Questionable Intelligence
If you have an opinion on America's involvement in Vietnam, if you have only a vague notion of Indochina's modern history, if you caught just five minutes of Missing in Action 2 on TV the other night and realized it was based on an actual war, then you must read Richard Shultz's The Secret War Against Hanoi.
I read at least two books of war narrative a year, but rarely do I recommend one. In casual conversation, war/espionage titles are generally perceived as being one of two types: 1) apochryphal derring-do looking for a movie deal, and 2) overdone conspiracy theory. Schultz's book is neither.
As early as 1961, JFK wanted to beat North Vietnam at its own game of covert tactics and guerrilla warfare. But when the CIA failed to deliver the expected results, the entire operation was transferred to the Pentagon -- with disastrous results. As the CIA was well aware, organizing covert activity within a totalitarian system is all but impossible, irrespective of any moral or political considerations. What was more problematic, however, was that the "mainstream thinking" of the Joint Chiefs saw little to no value in clandestine operations.
Shultz is not the first historian to make the point, but special attention is paid to the Geneva Accords, specifically their prohibition against foreign forces entering Laos. Washington, at least initially, honored the agreement; Hanoi did not.
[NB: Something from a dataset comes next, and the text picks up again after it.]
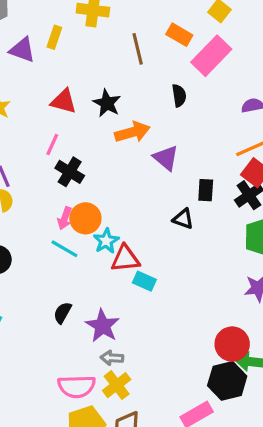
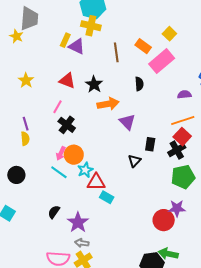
purple triangle: (22, 50) -> (77, 46), moved
black triangle: (183, 219) -> (134, 161), turned 48
red circle: (232, 344) -> (164, 220), moved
The result was the Ho Chi Minh Trail and the unfettered movement of Vietcong and NVA forces into South Vietnam. When the U.S. did finally act against the trail, its efforts were so limited and so predictable (and so late) that Hanoi easily devised effective counterneasures.
Published in 1999, the book makes no obvious connections to the war on terror, but touches on some difficult questions as to what a free society can and should expect of its intelligence agencies. And as a bonus, one comes away with a sense of the irony surrounding the nomination of a general as head of the CIA. Of course, General Hayden's most relevant experience comes from his years with the NSA, but such a pick would have been unthinkable in the wake of the Vietnam War.